A very rare pair of English Folk Art pictures sold for £5,500 (plus buyer’s premium) in Tennants Auctioneers’ Costume, Accessories & Textiles Sale on 18th November. The fabric pictures were made by George Smart (1774-1846), a tailor in Frant, Sussex, today much celebrated for his wonderfully naïve fabric collage pictures.
Smart, who styled himself Cat Manufacturer, Artist in Cloth & Velvet Figures and Professor of Peculiar Art, used clippings and remnants from his tailoring business to create animals and scenes from his village, depicting local characters whom he would have seen daily from his shop window. Two of his most popular figures are those depicted in the present pair – Old Bright, The Postman, and The Goosewoman. Whilst little is known of Smart’s life today, his charming pictures were popular souvenirs for early 19th century tourists; he was often featured in early guidebooks of the area and even secured the Duke of Sussex as a patron.
After being forgotten for many years, his pictures are once again much celebrated and in demand. Indeed, 21 of his works were included in the 2014 Folk Art exhibition at Tate Britain, and a selection are on display in Tunbridge Wells Museum. Only around 70-80 works by Smart are now known to still exist.
Elsewhere in the sale, good prices were achieved for two German Automata, possibly made in circa 1900 by Zinner & Söhne. One depicting a bisque head doll feeding a cat milk from a bottle sold for £900, and a cat’s choir sold for £850, both well above estimate. A further mechanical example, this time a doll made circa 1880 the Parisian clock maker Jules Steiner, sold well at £850. Further notable results were seen for a decorative Band Sampler made by Martha Hayter in 1741 (sold for £750), and a Late 19th Century French Fabric Sample Book, (sold for £650).

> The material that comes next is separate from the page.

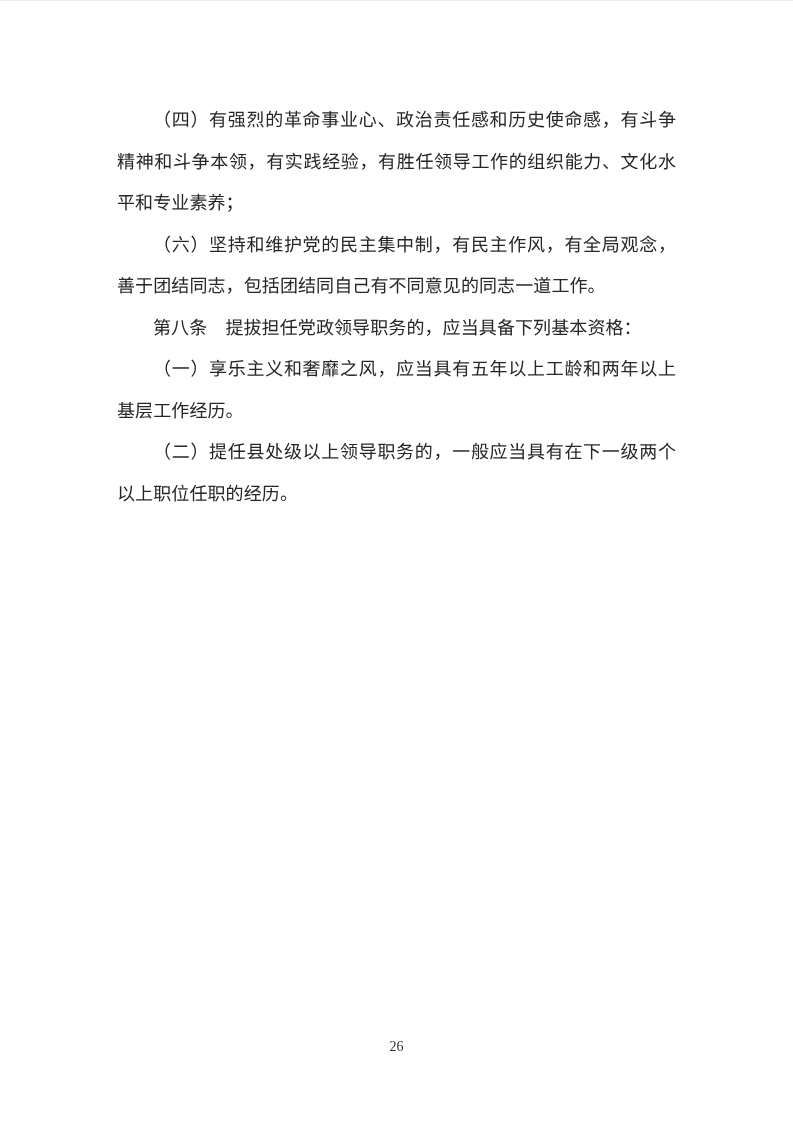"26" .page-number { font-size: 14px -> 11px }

Amongst a varied offering of antique and vintage costume in the sale, a Late 19th Century Black and Purple Striped Lady’s Outfit sold for £350, a circa 1920s French Drop Waist Dress sold for £380, a circa 1885 Kashmir Dolman Cape by Lewis & Allenby sold for £400, and a circa 1860s cotton Cage Crinoline by Thompson’s sold for £600. Mid century and later dresses were much in demand, too, with a collection of 10 circa 1950s printed cotton day dresses selling for £300 and a group of seven circa 1960s and 1970s lady’s dresses sold for £320.
The sale achieved a total hammer price of £47,480 with a 93% sold rate for 267 lots.